# [DOCUMENT PASSAGE]
+++++

I skimmed the article and the conclusion seems to be :

We have presented a simple definitive question about the influence of the expansion of the universe on a very particular system: a classical “atom.” ... atoms are in no danger of being disrupted by cosmological expansion.

 

[andrewkirk]

I skimmed the Price and Romano article too and I agree. It would be easy to misinterpret the conclusion, which includes:

we show that this bound system either completely follows the cosmological expansion, or — after initial transients — completely ignores it.

This initially sounded to me like it's saying that in the latter case the state of an atom is exactly the same as it would be with no expansionary forces. But I think it's not, because of the qualification about initial transients.

The argument seems to be about potential wells and whether the expansionary 'force' will cause the electron to break out of the electrostatic potential well around the atom and escape completely. They show that in some (probably almost all) cases this doesn't happen. But that doesn't mean the electron doesn't follow an ever so slightly different 'orbit' within the potential well than it would if there were no expansionary 'force'. That slight difference would be covered by what they call 'initial transients', although I think the words are poorly chosen because they could be interpreted as suggesting the tiny effect disappears after a while and the body of their paper doesn't seem to indicate that it does.

It seems very odd to be discussing orbits of electrons as though the Rutherford model of the atom were still considered valid, but perhaps it's close enough for the purposes of this issue.

 

[marcus]

The "initial transients" also occur in my example of the 1 Mpc cable.There would be an initial tug on the cable until observer B is up to speed (70.4 km/s)Assuming you hold observer A at CMB rest.
But I imagined equipping B with rockets to boost him to that speed before joining him to the cable, that boost is the "initial transient."

After that there is essentially no tension on the cable. Expansion does not need to pull things apart. And in this case the slight measured "acceleration" has no such effect either.

Suppose you had a 1 Mpc cable and put observers A and B at the two ends, and you stabilized A so he was at CMB rest (stationary with respect to the ancient light, no doppler hotspot in his sky).

then all you would need to do for observer B would be start him off at a speed of 70.4 km/s relative to CMB and let him coast. Everything would be calm and unstressfull. A would be at rest relative to CMB at one end of the cable and B would be coasting along at 70.4 km/s relative to CMB. there would be no extra tension on the cable from pulling him.
Or you could start each observer moving at 35.2 km/s, "split the difference".
...
Over the long haul (billions of years) there would actually be a tendency for the cable to go slack because H is slated to decline to around 60 km/s per Mpc. So you would provide B with some retrorockets to slow himself down just to keep the cable stretched out straight.
...

Not sure why one should bother with the Rutherford atom. Expansion and acceleration would not even strain a system that is 1 Megaparsec (3.26 million light years) long. So one would not expect strain on a smaller system bound by its own forces (metal bonds, organic molecular bonds, electrostatic attraction, gravity, whatever)

 

[andrewkirk]

Marcus that sounds rather like the 'tethered galaxy' thought experiment.
It seemed to me that there would remain a tension in the cable, at least based on SR-type reasoning as set out below (I haven't tried to work out what the geodesic for B would be under GR):

Take A as the origin of an inertial coordinate system. Then for a CMB-stationary, free-falling object C near B at t=0 let x(t) denote the proper distance from A to C. Assume the Hubble parameter is constant at 60.

+++++

# [WHAT IS REQUIRED]
In the forum thread on cosmic expansion, at what speed relative to the CMB would observer B be started off at the end of the 1 Mpc cable? The lines below come from a separate source.

# [RECORDED DATA]
+++++

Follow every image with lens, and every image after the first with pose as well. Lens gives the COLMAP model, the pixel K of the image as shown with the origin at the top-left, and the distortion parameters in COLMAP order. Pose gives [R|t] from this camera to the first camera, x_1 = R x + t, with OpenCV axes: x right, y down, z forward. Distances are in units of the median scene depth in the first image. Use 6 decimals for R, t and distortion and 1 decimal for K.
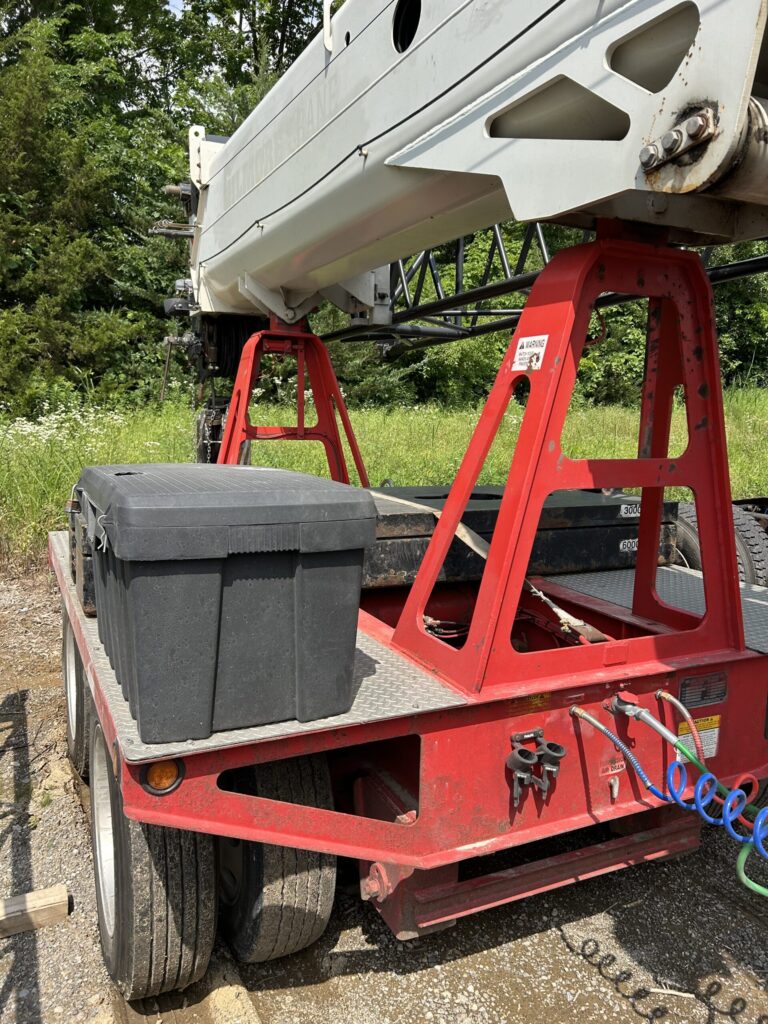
lens RADIAL K [[767.6, 0, 384.0], [0, 767.6, 512.0], [0, 0, 1]] dist [0.033880, -0.000104]
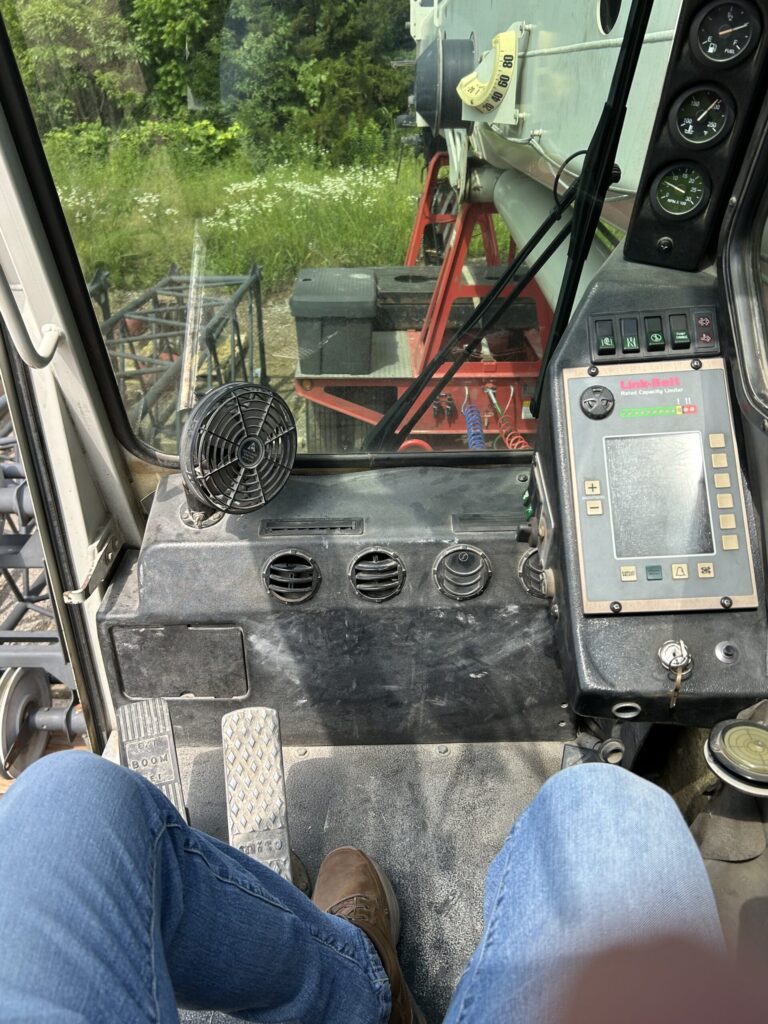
lens RADIAL K [[805.3, 0, 383.0], [0, 805.3, 529.9], [0, 0, 1]] dist [0.005268, -0.004600]
pose [[0.907494, 0.192237, -0.373496, 0.201766], [-0.042561, 0.926642, 0.373527, -0.053019], [0.417902, -0.323078, 0.849104, -0.281188]]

+++++

# [ANSWER SPACE]
70.4 km/s